Published on 12:00 AM, October 09, 2012

UN chief warns of Syria-Turkey escalation

Turkish military retaliates after new shell; rebel bastions pounded, 61 killed


UN Secretary General Ban Ki-moon warned yesterday of a "dangerous' fallout from spiralling violence along the Syrian-Turkish border, as regime troops shelled rebel bastions across Syria leaving dozens dead.
"The escalation of the conflict along the Syrian-Turkish border and the impact of the crisis on Lebanon are extremely dangerous," Ban said at the opening of the World Forum for Democracy in Strasbourg, France.
The armed uprising in Syria has increasingly sparked violence on the country's border with Nato member Turkey, with the Turkish military returning fire on Sunday after a shell launched from Syria struck the border village of Akcakale.
There were no casualties in Sunday's incident, but last Wednesday five civilians were killed in the village by shelling from Syria.
Since Wednesday, the Turkish military has responded in kind whenever Syrian ordnance has breached its territory, inflaming tensions between the former allies and leading to fears of a broader conflict.
Turkey's parliament on Thursday gave the government the green light to use military force against Syria if necessary.
The UN Security Council has strongly condemned cross-border attacks by Syria and called for restraint between the two neighbours whose ties have nosedived, with Ankara supporting the rebels fighting President Bashar al-Assad's regime.
The UN chief also raised concerns about arms supplies to both Assad's regime and rebel forces.
"I am deeply concerned by the continued flow of arms to both the Syrian government and opposition forces.
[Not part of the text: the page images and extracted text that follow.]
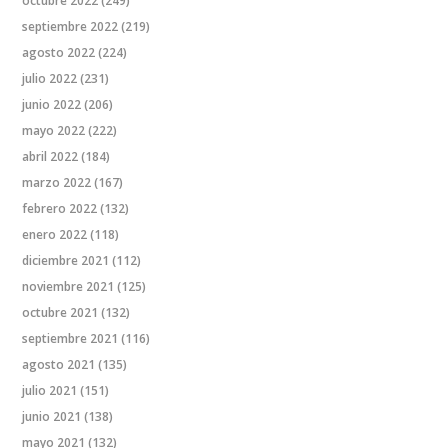
octubre 2022
(249)
septiembre 2022
(219)
agosto 2022
(224)
julio 2022
(231)
junio 2022
(206)
mayo 2022
(222)
abril 2022
(184)
marzo 2022
(167)
febrero 2022
(132)
enero 2022
(118)
diciembre 2021
(112)
noviembre 2021
(125)
octubre 2021
(132)
septiembre 2021
(116)
agosto 2021
(135)
julio 2021
(151)
junio 2021
(138)
mayo 2021
(132)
I urge again those countries providing arms to stop doing so," he said.
"Militarisation only aggravates the situation," he said. "I am calling on all concerned to abandon the use of violence, and move toward a political solution. That is the only way out of the crisis."
Turkey's military yesterday struck back at Syrian military positions after a new shell fired by the neighbouring country landed in a Turkish border area, a Turkish official told AFP.
Turkey retaliated in kind after the Syrian shell landed in Altinozu district, in southeastern Hatay province, at around 12:00 GMT, said the official speaking on condition of anonymity.
"Turkish military retaliates immediately after every single Syrian shell," said the official. "We have anti-aircraft batteries pounding Syrian targets."
Earlier, Hatay provincial governor Celalettin Lekesiz said a total of six Syrian shells had hit the province so far, without any casualties.
A string of rebel bastions across Syria was rocked by regime shelling and clashes yesterday, as several army checkpoints also came under attack, with at least 61 people killed nationwide, a rights group said.
Twenty of the deaths occurred when the army launched an intensive pre-dawn assault on the town of Karak al-Sharqi in the southern province of Daraa, the Syrian Observatory for Human Rights said.
In the northwest province of Idlib, five soldiers were killed and three officers, including a brigadier general, were captured during clashes with rebels at a checkpoint in the village of Zaayniyeh, the Britain-based group said.
The rebels, who also lost one of their own men, seized that checkpoint and another on the road between Jisr al-Shughur and the village of Darkush on the Turkish border, amid ongoing clashes.
The village has suffered repeated military assault, heavy shelling and attempts to storm it over the past three days and was facing "a crippling blockade and terrible medical and humanitarian conditions," the Observatory said.